Causal State-Space Models for Time Series
The Problem
A hospital trains a model to predict patient deterioration from vital signs. The model performs well — until the hospital introduces a new monitoring protocol. Predictions degrade. The model learned what happens when things proceed normally. It never learned why.
This is the limitation of correlation-based forecasting. The model picks up statistical patterns from historical data, but those patterns are entangled with a specific process. Change the process — through an intervention, a new treatment, a policy shift — and the correlation breaks down precisely when you need the model most.
The Insight
Forecasting and decision-making are different tasks. Forecasting asks: given how things usually go, what comes next? Decision-making asks: if I do X, what happens? Answering the second question requires knowing the causal structure — which variables cause which, and how the system responds to being changed from the outside.
A model that encodes the causal graph can simulate interventions directly: set a variable to a fixed value and propagate the consequences through the structure. A model without the graph cannot. It can extrapolate from what it has seen, but not from what it has never seen.
What Was Built
Causal structure integrated into modern sequence models. The idea: the transitions between hidden states should follow the causal graph, not just any learned mapping. The graph is estimated from data, then used to constrain how the latent state evolves — so forcing a variable to a new value propagates through the graph correctly, rather than spreading through unconstrained learned weights.

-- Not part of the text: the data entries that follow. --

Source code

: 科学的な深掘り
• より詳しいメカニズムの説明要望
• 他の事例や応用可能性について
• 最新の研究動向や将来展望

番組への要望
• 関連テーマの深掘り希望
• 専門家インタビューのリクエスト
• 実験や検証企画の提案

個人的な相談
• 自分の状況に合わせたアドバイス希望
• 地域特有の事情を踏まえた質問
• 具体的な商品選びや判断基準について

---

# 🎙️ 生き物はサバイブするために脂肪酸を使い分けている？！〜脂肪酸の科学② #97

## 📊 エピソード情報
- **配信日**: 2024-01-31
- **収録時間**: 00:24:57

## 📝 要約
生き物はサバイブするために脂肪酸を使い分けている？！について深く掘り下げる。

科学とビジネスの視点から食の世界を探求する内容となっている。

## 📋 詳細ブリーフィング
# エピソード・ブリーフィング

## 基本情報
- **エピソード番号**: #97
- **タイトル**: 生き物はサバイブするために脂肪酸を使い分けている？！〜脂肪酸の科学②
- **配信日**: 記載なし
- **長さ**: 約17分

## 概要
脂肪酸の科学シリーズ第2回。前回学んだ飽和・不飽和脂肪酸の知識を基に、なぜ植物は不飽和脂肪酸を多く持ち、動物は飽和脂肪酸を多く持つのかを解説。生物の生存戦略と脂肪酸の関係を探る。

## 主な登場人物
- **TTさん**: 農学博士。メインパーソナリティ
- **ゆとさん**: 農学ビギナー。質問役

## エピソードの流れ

The model can then simulate counterfactuals that forecasting models cannot: hold everything constant, change one variable, ask what follows. That operation — intervening on the system rather than predicting its natural trajectory — is the one that actually matters for decisions.
What It's Being Tested On
Three settings chosen because each has a different causal challenge:
- Financial time series — observational data only; causal structure unknown but stable
- Clinical vitals (MIMIC-III) — real interventions with recorded outcomes
- Climate reanalysis (ERA5) — physical causal structure is known from first principles
The third setting is the hardest test: if the model recovers the causal structure that physics dictates, that is strong evidence it is identifying real structure — not statistical artifacts that happen to look like causes in the training data.
Ongoing. Causal discovery pipeline complete. Counterfactual evaluation in progress.